*** SELECTED EXTRACT ***

Since we now know that the CSME doesn’t have CP or RAC access to the XHCI Controller registers, here’s a question, does it have write access? And the answer is YES! It’s funny, while we can’t read any of the registers, we can write to them without problem (which re-confirms the assumption about CP/RAC/WAC). It’s unfortunate though that PT were mistaken when they said the CSME has a full privileged SAI to access all the devices, it’s just that its SAI agent value has broader permissions, but as we can see for Skylake, the USB controller doesn’t let the ME read any of its registers, so we can’t send commands and receive events from it. To be fair though, I think the ME does have full privileged access but I think the ME removes some of its own privileges during boot, so PT were probably right anyway. It’s unfortunately the same situation with the SATA controller too, and it might be affecting other devices as well.

How to keylog, really.

Now that we can talk to the USB controller, how can we create our keylogger? That’s of course, for Apollolake, since Skylake is challenging in a different way.

*** End of SELECTED EXTRACT ***

PROBLEMS AND TASKS:
1. In the passage on CSME register access, list every abbreviation that appears in the slash-separated group inside the parenthetical remark.
2. Transcribe the passage on CSME register access, beginning at the words "Now that we" and stopping after "a different way.".
The records that come next are separate material, unrelated to the passage on CSME register access.

*** DATA EXCERPTS ***

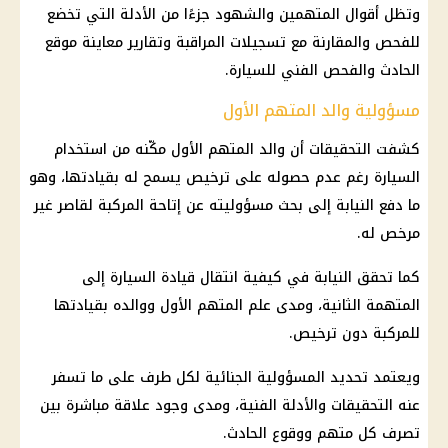
وتظل أقوال المتهمين والشهود جزءًا من الأدلة التي تخضع
للفحص والمقارنة مع تسجيلات المراقبة وتقارير معاينة موقع
الحادث والفحص الفني للسيارة.
مسؤولية والد المتهم الأول
كشفت التحقيقات أن والد المتهم الأول مكّنه من استخدام
السيارة رغم عدم حصوله على ترخيص يسمح له بقيادتها، وهو
ما دفع النيابة إلى بحث مسؤوليته عن إتاحة المركبة لقاصر غير
مرخص له.
كما تحقق النيابة في كيفية انتقال قيادة السيارة إلى
المتهمة الثانية، ومدى علم المتهم الأول ووالده بقيادتها
للمركبة دون ترخيص.
ويعتمد تحديد المسؤولية الجنائية لكل طرف على ما تسفر
عنه التحقيقات والأدلة الفنية، ومدى وجود علاقة مباشرة بين
تصرف كل متهم ووقوع الحادث.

*** End of DATA EXCERPTS ***

RESULTS BY TASK:
1. CP, RAC, WAC

2.
Now that we can talk to the USB controller, how can we create our keylogger? That’s of course, for Apollolake, since Skylake is challenging in a different way.